— Exercise objective —
Put the lines below into a numbered list, skipping the blank ones and leaving out the pictures.
**** Extracted records
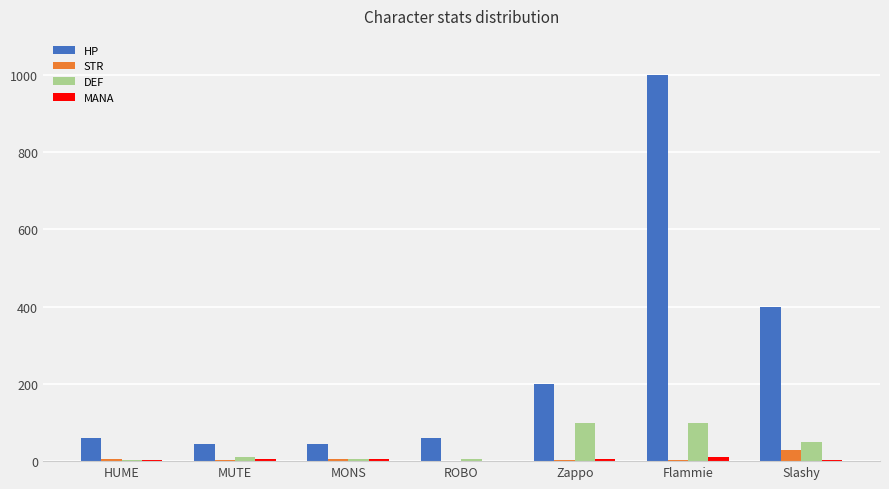

Which series has the largest total across all categories?

HP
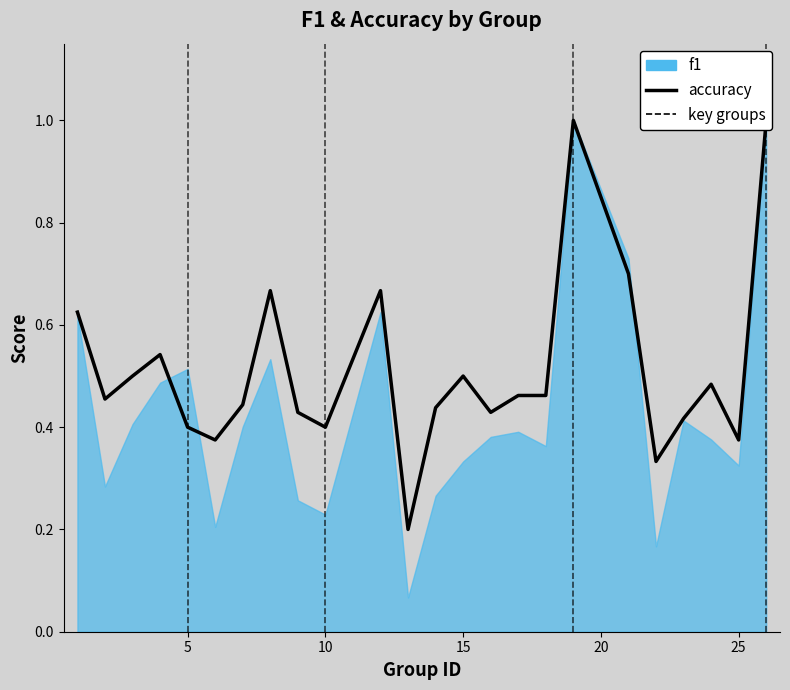

True or false: the data shows 0.8 at 8.

False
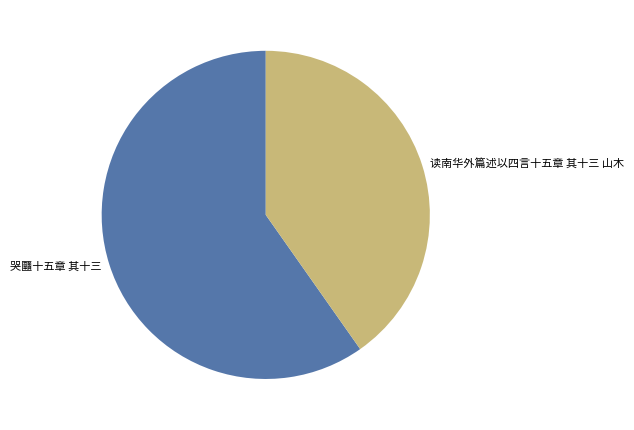

How many slices are in this pie chart?

2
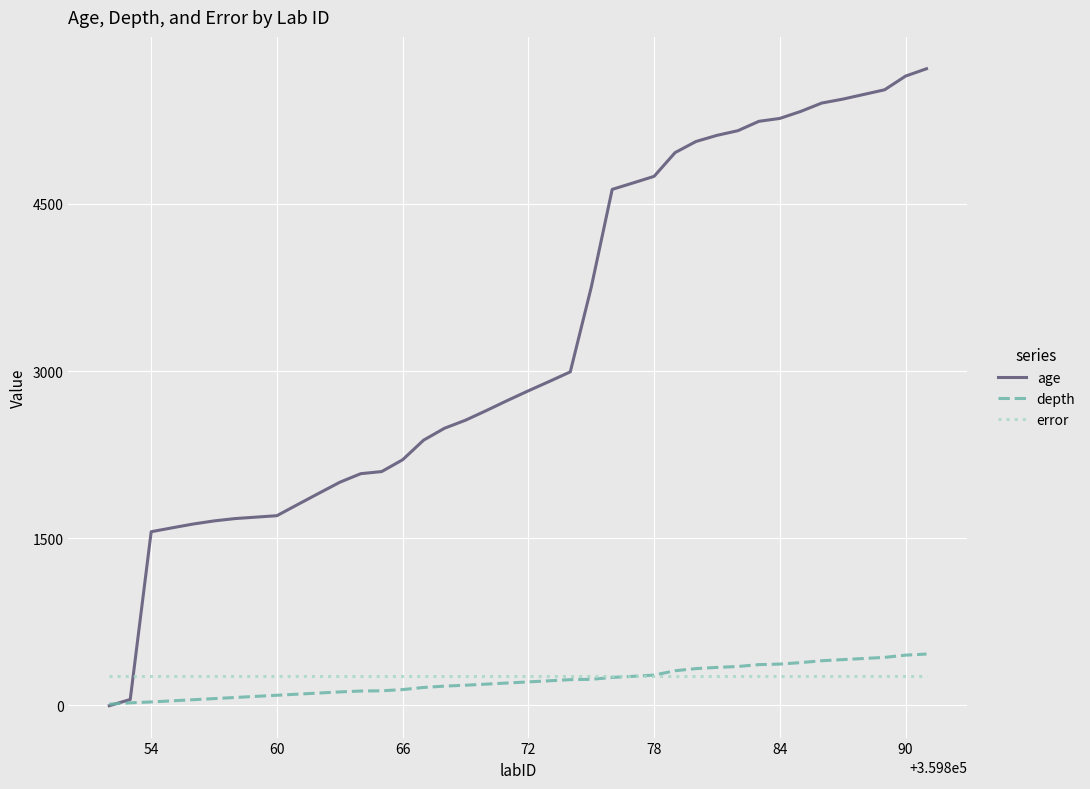

How many intersections are there between age and error?

1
********
— Reply —
1. Which series has the largest total across all categories?
2. HP
3. True or false: the data shows 0.8 at 8.
4. False
5. How many slices are in this pie chart?
6. 2
7. How many intersections are there between age and error?
8. 1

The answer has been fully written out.